◆ **Your objective**: Your task is to retype, exactly and only, the lines from the one containing "table.size-table th, table.size-table" to the final line of the entries, leaving out all pictures.
[Given records — start]
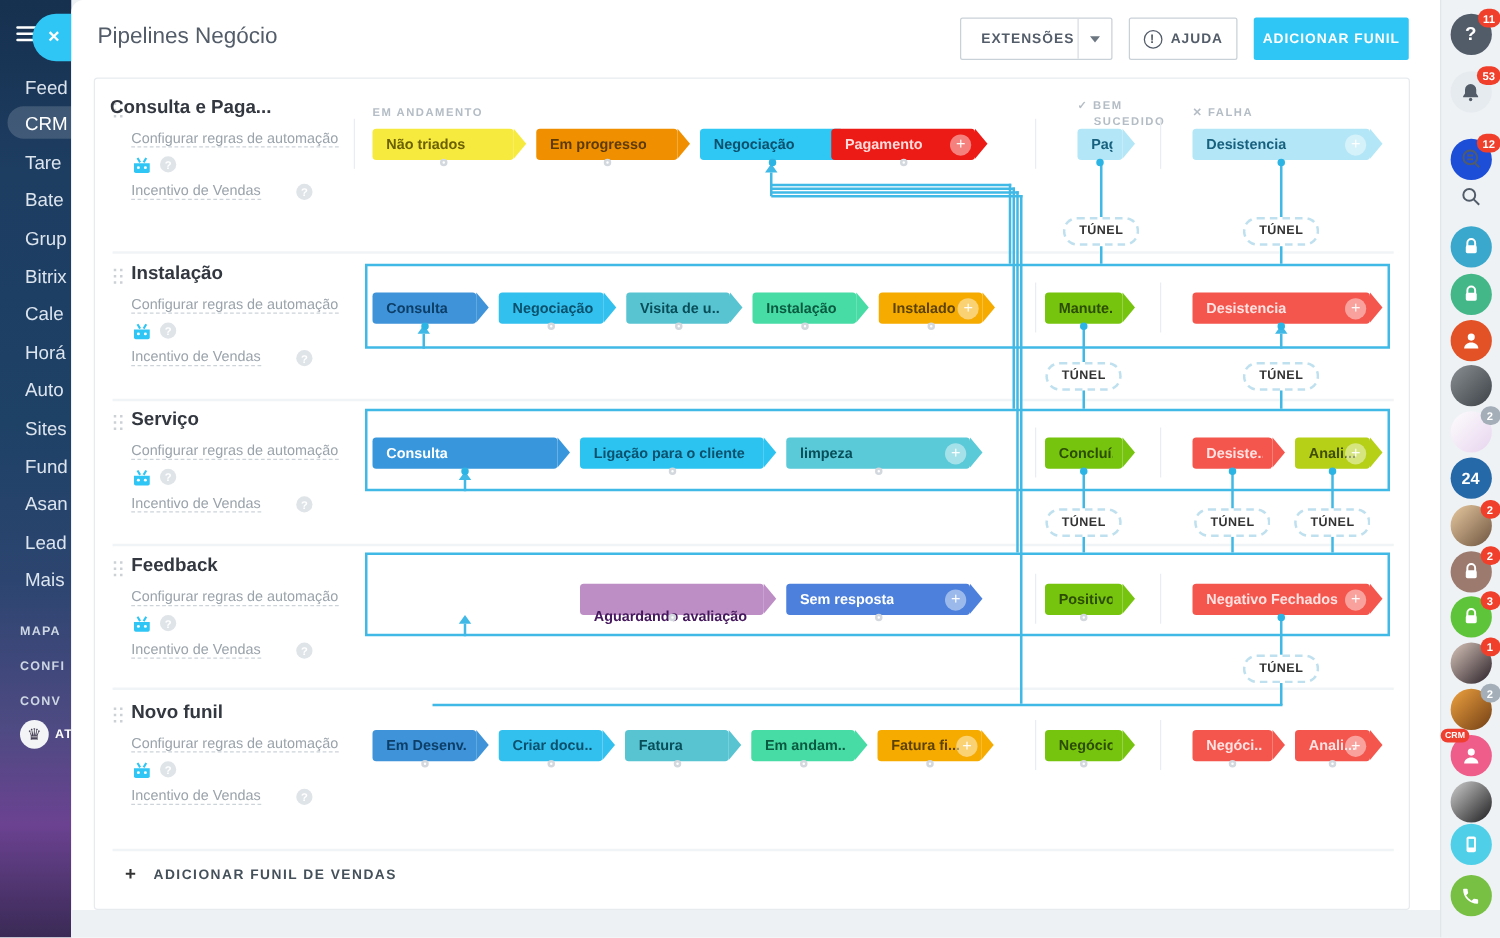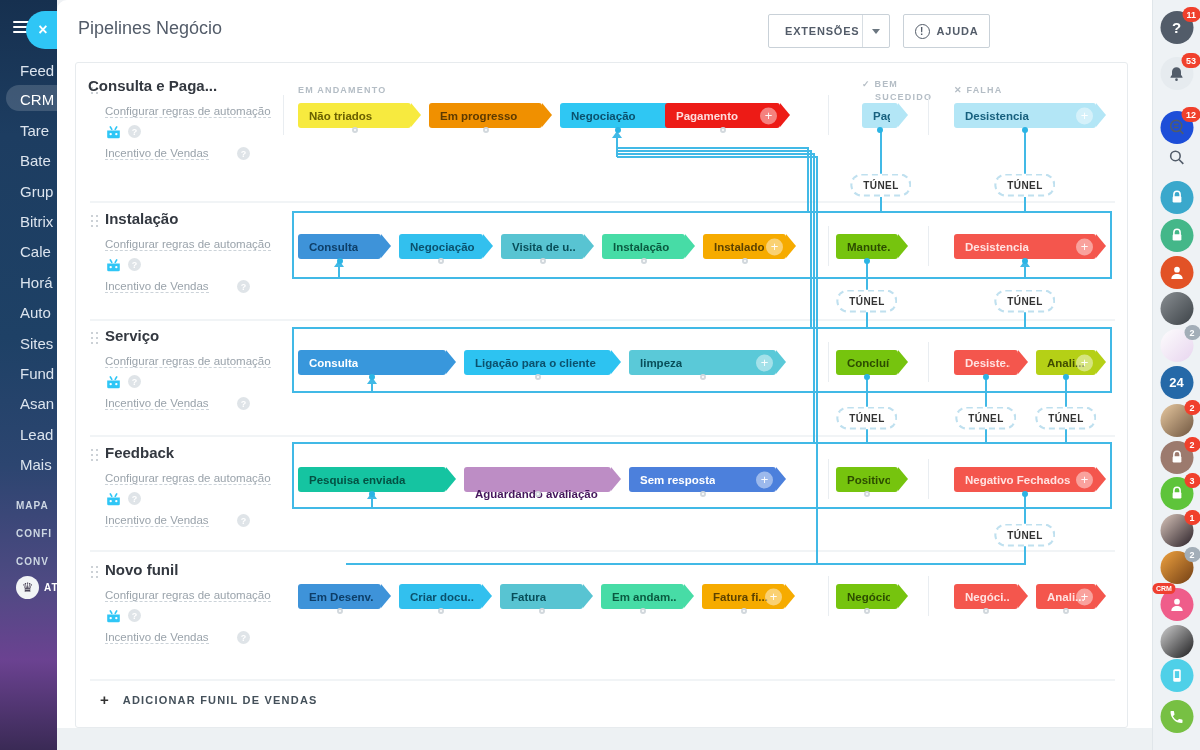"ADICIONAR FUNIL" div.hbtn { html: none -> <div> <span>ADICIONAR FUNIL</span> </div> }
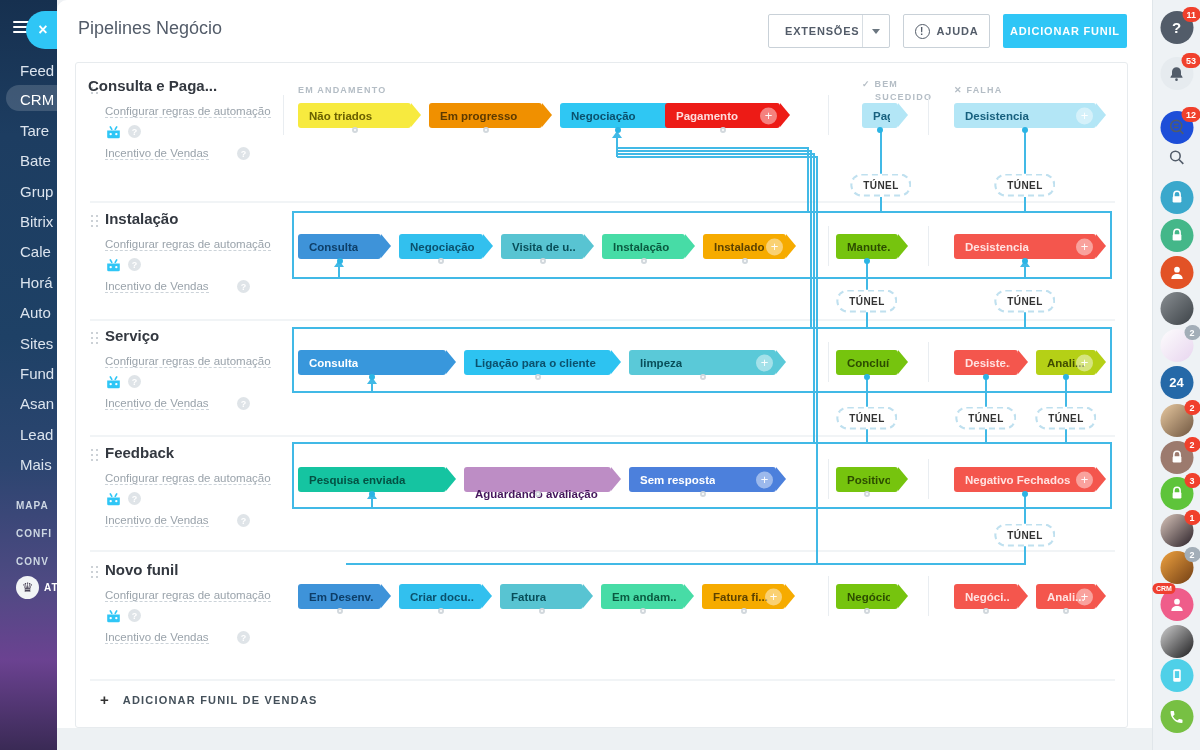"Pesquisa enviada" div.chip { html: <div> <span>Pesquisa enviada</span> <i></i> </div> -> none }
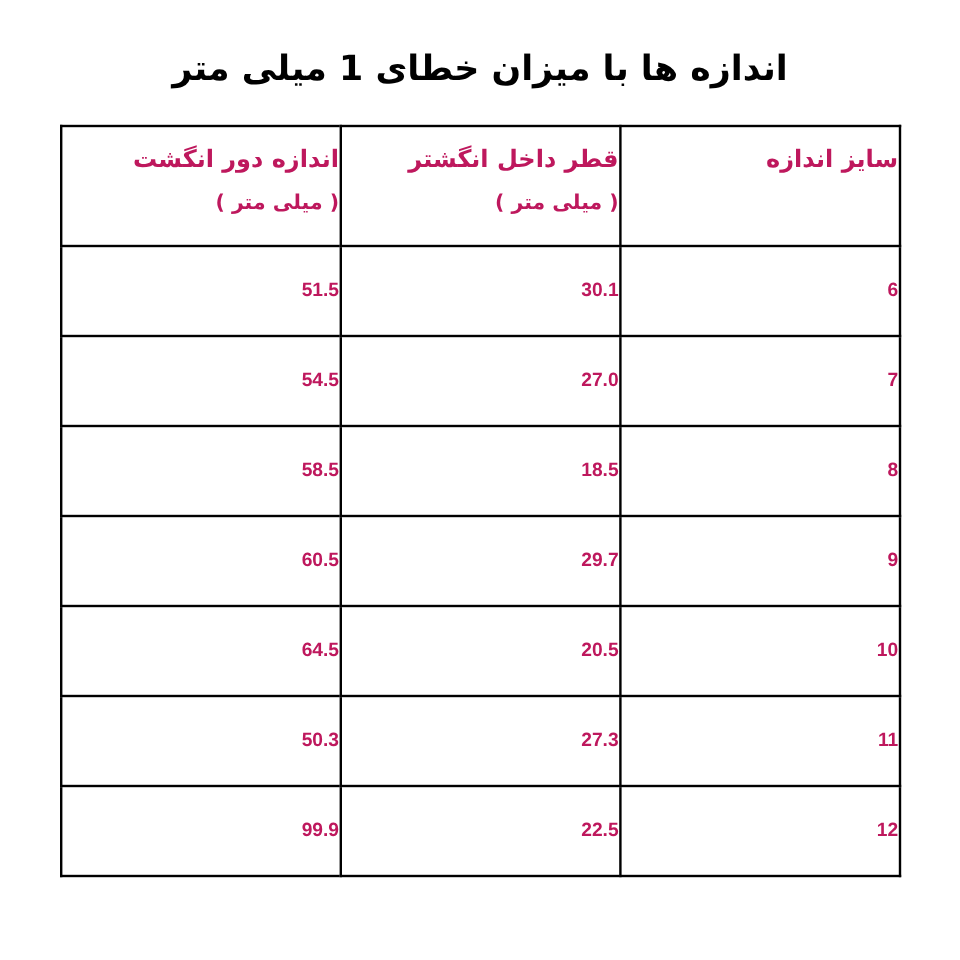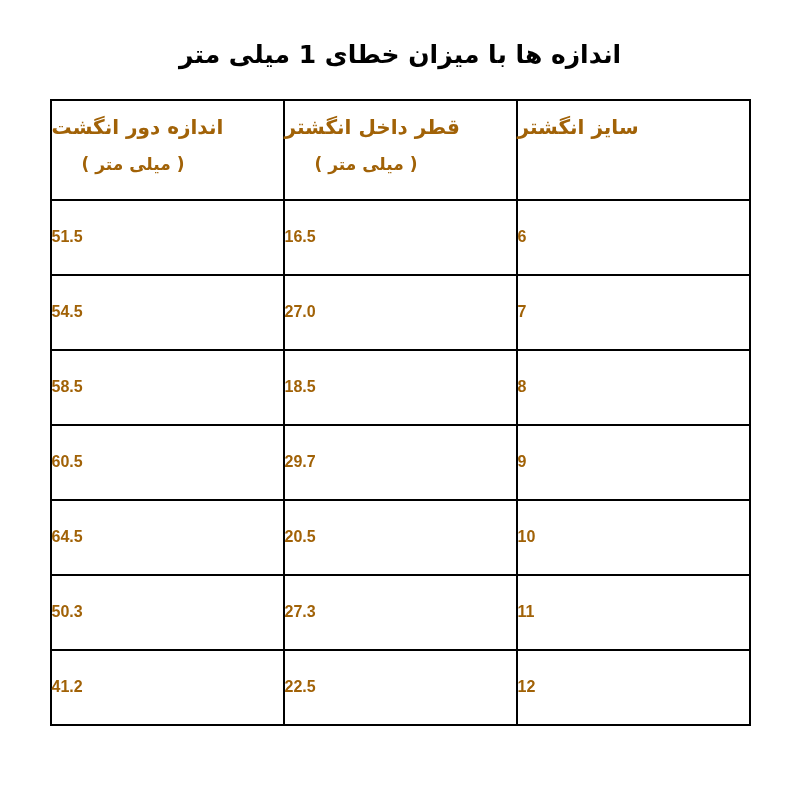"اندازه ها با میزان خطای" .doc-title { font-size: 25px -> 29px }
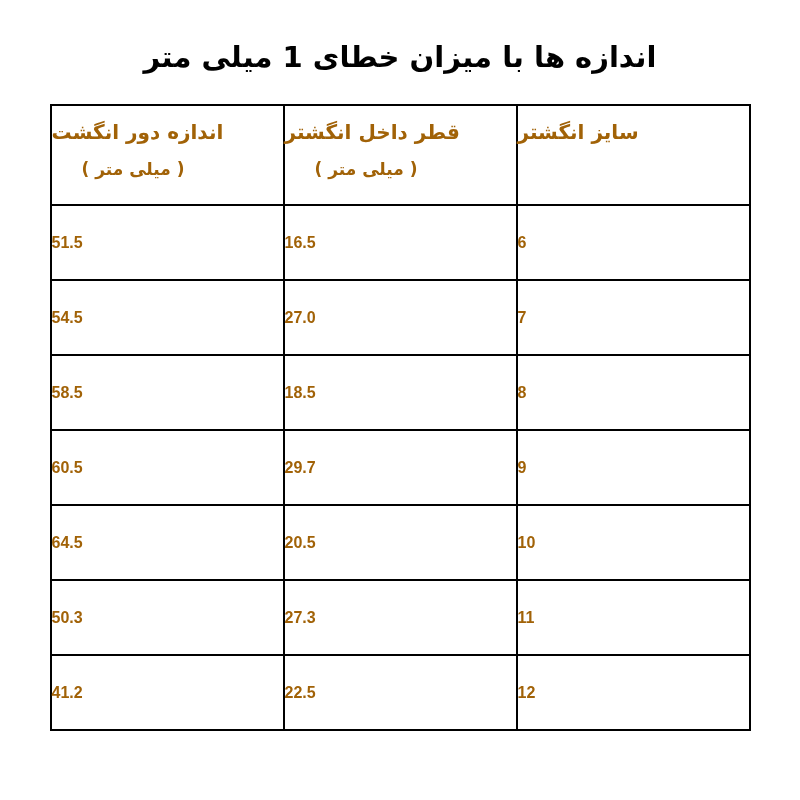"اندازه دور انگشت" table.size-table th, table.size-table td { color: #a16207 -> #be185d; text-align: left -> right }
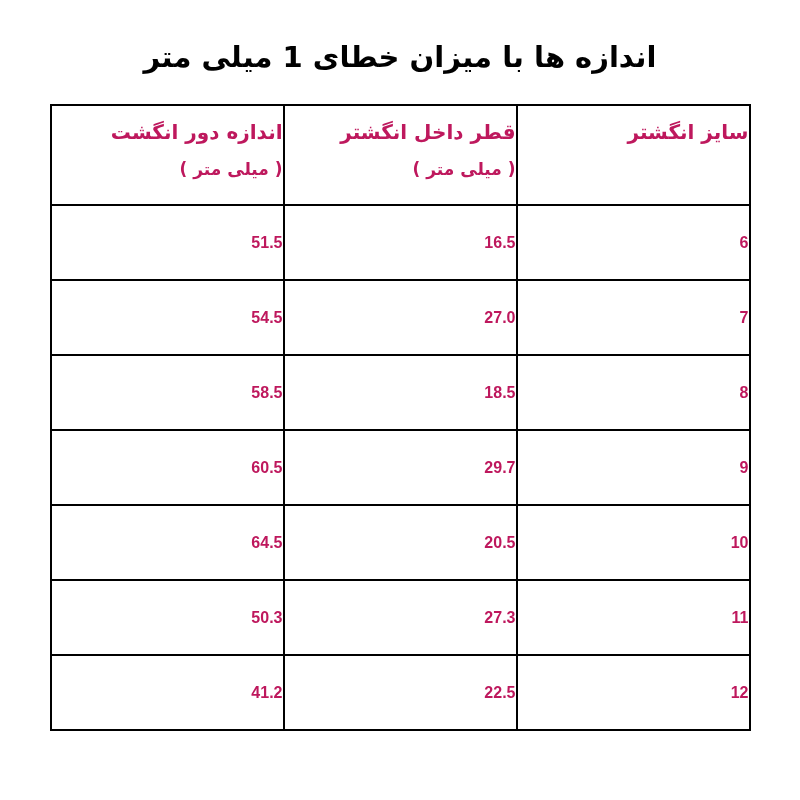"سایز انگشتر" div.h-label { text: انگشتر -> اندازه }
[Given records — finish]
◆ **Response for this exercise**:
"اندازه دور انگشت" table.size-table th, table.size-table td { color: #a16207 -> #be185d; text-align: left -> right }
"سایز انگشتر" div.h-label { text: انگشتر -> اندازه }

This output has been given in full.